PAGE EXCERPT >>
# # # #

Domain	Abbreviation	Description
Non-shareable	NSH	A domain consisting only of the local agent. Accesses that never need to be syncronized with other cores, processors or devices. Not normally used in SMP systems.
Inner Shareable	ISH	A domain (potentially) shared by multiple agents, but usually not all agents in the system. A system can have multiple Inner Shareable domains. An operation that affects one Inner Shareable domain does not affect other Inner Shareable domains in the system.
Outer Shareable	OSH	A domain almost certainly shared by multiple agents, and quite likely consisting of several Inner Shareable domains. An operation that affects an Outer Shareable domain also implicitly affects all Inner Shareable domains within it (but does not otherwise behave as an Inner Shareable operation). For processors such as the Cortex-A15 MPCore that implement the LPAE, all Device memory accesses are considered Outer Shareable. For other processors, the shareability attribute can be explicitly set (to shareable or non-shareable). Devices within an Outer Shareable domain will normally be complex enough to have a concept of memory management and cache coherency (for example Mali graphics accelerators), although they might not be fully integrated in it.
Full system	SY	An operation on the full system affects all agents in the system; all Non-shareable regions, all Inner Shareable regions and all Outer Shareable regions. Simple peripherals such as UARTs, and several more complex ones, are not normally necessary to have in a restricted shareability domain.

Armv6 architecture does not support a separate outer shareable domain.

Shareability is effectively assigned to each memory transaction in the system, based on:

Memory attributes for the region accessed (determined by MMU translation tables)
Core configuration (can differ between cores within one multi-core processor)
Implementation of interconnect
Integration between interconnect and the masters connected to it

But there are also specific operations (instructions or cp15 configuration options) that can be performed with a domain defining their scope.

The diagram below shows an example system and one way the shareability domains can be implemented. Here we have each individual execution unit within the MPCore clusters possessing their own internal Non-shareable domain. The two MPCore clusters have been configured to make up one inner-shareable domain. There is an outer-shareable domain holding graphics and video accelerators and graphics output as well as memory. And finally, anything not in this subsystem is simply part of the System domain.

# # # #

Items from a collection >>

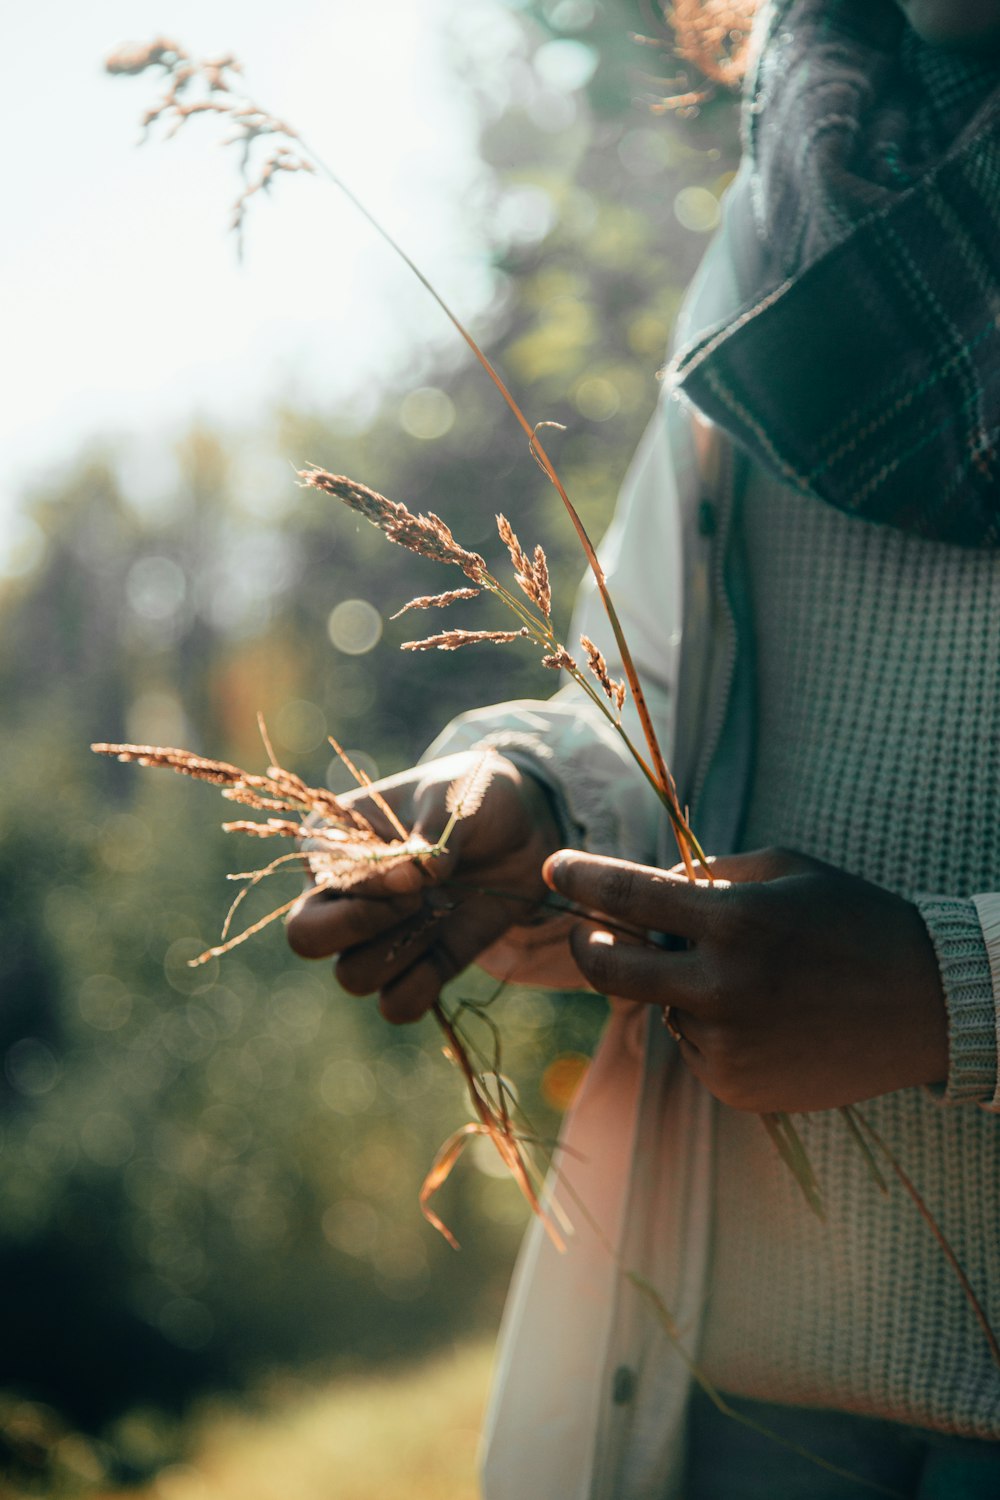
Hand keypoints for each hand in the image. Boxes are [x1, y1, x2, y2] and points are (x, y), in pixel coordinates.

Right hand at [285, 752, 564, 1022]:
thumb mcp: (454, 798)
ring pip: (352, 977)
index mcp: (331, 841)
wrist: (524, 826)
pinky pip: (395, 1005)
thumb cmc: (473, 797)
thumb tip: (416, 879)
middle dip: (360, 926)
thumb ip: (432, 833)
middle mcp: (341, 895)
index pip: (318, 876)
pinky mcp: (416, 967)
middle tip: (415, 900)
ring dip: (401, 952)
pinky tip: (446, 948)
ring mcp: (376, 937)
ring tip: (442, 913)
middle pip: (306, 938)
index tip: (415, 869)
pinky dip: (420, 990)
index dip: (365, 884)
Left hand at [543, 845, 948, 1111]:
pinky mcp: (736, 1088)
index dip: (581, 878)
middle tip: (589, 932)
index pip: (627, 895)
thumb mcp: (784, 870)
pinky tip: (764, 1016)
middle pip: (609, 971)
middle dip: (588, 945)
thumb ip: (707, 877)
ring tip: (748, 976)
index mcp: (735, 923)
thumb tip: (643, 889)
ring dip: (676, 986)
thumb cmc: (853, 919)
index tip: (553, 868)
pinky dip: (708, 1026)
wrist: (925, 1004)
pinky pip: (693, 1047)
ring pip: (659, 1008)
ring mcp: (727, 1047)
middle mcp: (722, 989)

# # # #

REQUIRED ACTIONS >>
(1) Rewrite the passage of the shareability domains excerpt starting at "Armv6 architecture does" and ending at "MMU translation tables)", putting "page tables" in place of "MMU translation tables".
(2) Check each statement against the shareability domains excerpt and answer yes or no, quoting the words that decide it: (a) Armv6 supports a separate outer shareable domain. (b) A system can contain more than one Inner Shareable domain. (c) In the example system, the two MPCore clusters together form one inner-shareable domain.
These items were taken from a separate source.

EXERCISE SOLUTIONS >>
(1)
Armv6 architecture does not support a separate outer shareable domain.

Shareability is effectively assigned to each memory transaction in the system, based on:

Memory attributes for the region accessed (determined by page tables)

(2)
(a) No: "Armv6 architecture does not support a separate outer shareable domain."
(b) Yes: "A system can have multiple Inner Shareable domains."
(c) Yes: "The two MPCore clusters have been configured to make up one inner-shareable domain."